___ SUPPLIED RECORDS ___

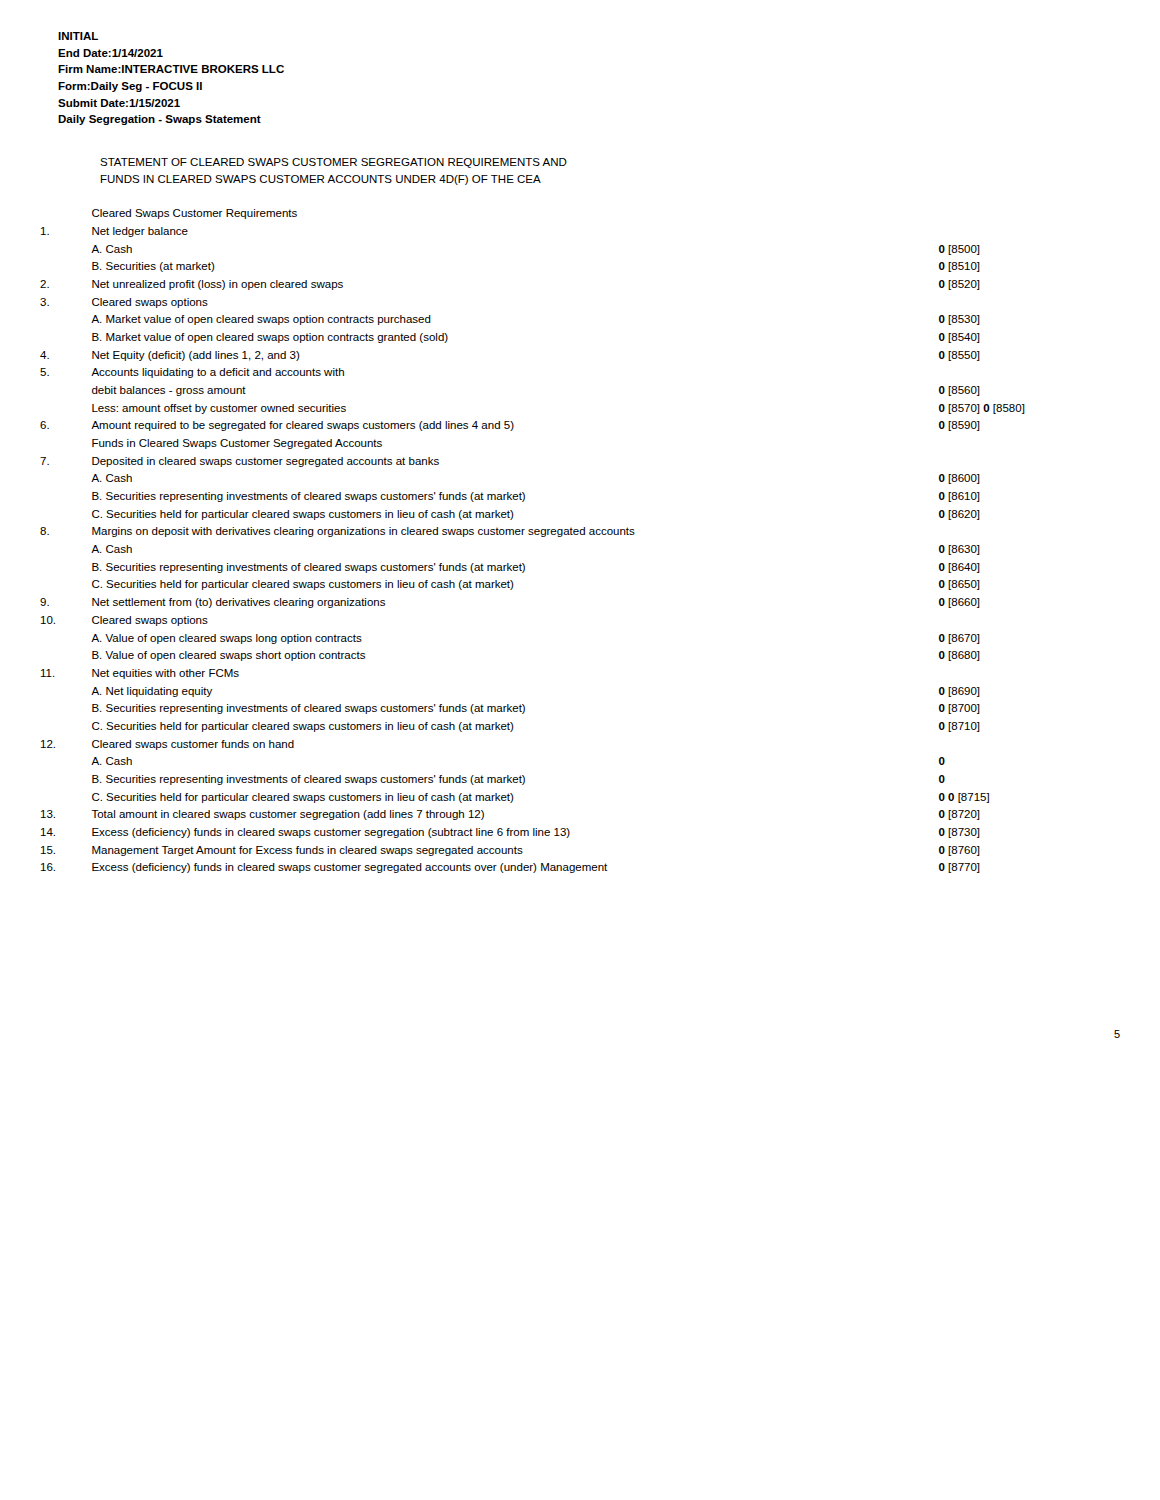INITIAL
End Date:1/14/2021
Firm Name:INTERACTIVE BROKERS LLC
Form:Daily Seg - FOCUS II
Submit Date:1/15/2021
Daily Segregation - Swaps Statement
STATEMENT OF CLEARED SWAPS CUSTOMER SEGREGATION REQUIREMENTS AND
FUNDS IN CLEARED SWAPS CUSTOMER ACCOUNTS UNDER 4D(F) OF THE CEA
| | Cleared Swaps Customer Requirements | |
| 1. | Net ledger balance | |
| | A. Cash | 0 [8500] |
| | B. Securities (at market) | 0 [8510] |
| 2. | Net unrealized profit (loss) in open cleared swaps | 0 [8520] |
| 3. | Cleared swaps options | |
| | A. Market value of open cleared swaps option contracts purchased | 0 [8530] |
| | B. Market value of open cleared swaps option contracts granted (sold) | 0 [8540] |
| 4. | Net Equity (deficit) (add lines 1, 2, and 3) | 0 [8550] |
| 5. | Accounts liquidating to a deficit and accounts with | |
| | debit balances - gross amount | 0 [8560] |
| | Less: amount offset by customer owned securities | 0 [8570] 0 [8580] |
| 6. | Amount required to be segregated for cleared swaps customers (add lines 4 and 5) | 0 [8590] |
| | Funds in Cleared Swaps Customer Segregated Accounts | |
| 7. | Deposited in cleared swaps customer segregated accounts at banks | |
| | A. Cash | 0 [8600] |
| | B. Securities representing investments of cleared swaps customers' funds (at market) | 0 [8610] |
| | C. Securities held for particular cleared swaps customers in lieu of cash (at market) | 0 [8620] |
| 8. | Margins on deposit with derivatives clearing organizations in cleared swaps customer segregated accounts | |
| | A. Cash | 0 [8630] |
| | B. Securities representing investments of cleared swaps customers' funds (at market) | 0 [8640] |
| | C. Securities held for particular cleared swaps customers in lieu of cash (at market) | 0 [8650] |
| 9. | Net settlement from (to) derivatives clearing organizations | 0 [8660] |
| 10. | Cleared swaps options | |
| | A. Value of open cleared swaps long option contracts | 0 [8670] |
| | B. Value of open cleared swaps short option contracts | 0 [8680] |
| 11. | Net equities with other FCMs | |
| | A. Net liquidating equity | 0 [8690] |
| | B. Securities representing investments of cleared swaps customers' funds (at market) | 0 [8700] |
| | C. Securities held for particular cleared swaps customers in lieu of cash (at market) | 0 [8710] |
| 12. | Cleared swaps customer funds on hand | |
| | A. Cash | 0 |
| | B. Securities representing investments of cleared swaps customers' funds (at market) | 0 |
| | C. Securities held for particular cleared swaps customers in lieu of cash (at market) | 0 0 [8715] |
| 13. | Total amount in cleared swaps customer segregation (add lines 7 through 12) | 0 [8720] |
| 14. | Excess (deficiency) funds in cleared swaps customer segregation (subtract line 6 from line 13) | 0 [8730] |
| 15. | Management Target Amount for Excess funds in cleared swaps segregated accounts | 0 [8760] |
| 16. | Excess (deficiency) funds in cleared swaps customer segregated accounts over (under) Management | 0 [8770] |
5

___

From the line holding "market) | 0 [8700] |" through the final line of the data above, copy every line exactly as written. Include nothing else.

=== ANSWER ===
| | B. Securities representing investments of cleared swaps customers' funds (at market) | 0 [8700] |
| | C. Securities held for particular cleared swaps customers in lieu of cash (at market) | 0 [8710] |
| 12. | Cleared swaps customer funds on hand | |
| | A. Cash | 0 |
| | B. Securities representing investments of cleared swaps customers' funds (at market) | 0 |
| | C. Securities held for particular cleared swaps customers in lieu of cash (at market) | 0 0 [8715] |
| 13. | Total amount in cleared swaps customer segregation (add lines 7 through 12) | 0 [8720] |
| 14. | Excess (deficiency) funds in cleared swaps customer segregation (subtract line 6 from line 13) | 0 [8730] |
| 15. | Management Target Amount for Excess funds in cleared swaps segregated accounts | 0 [8760] |
| 16. | Excess (deficiency) funds in cleared swaps customer segregated accounts over (under) Management | 0 [8770] |
5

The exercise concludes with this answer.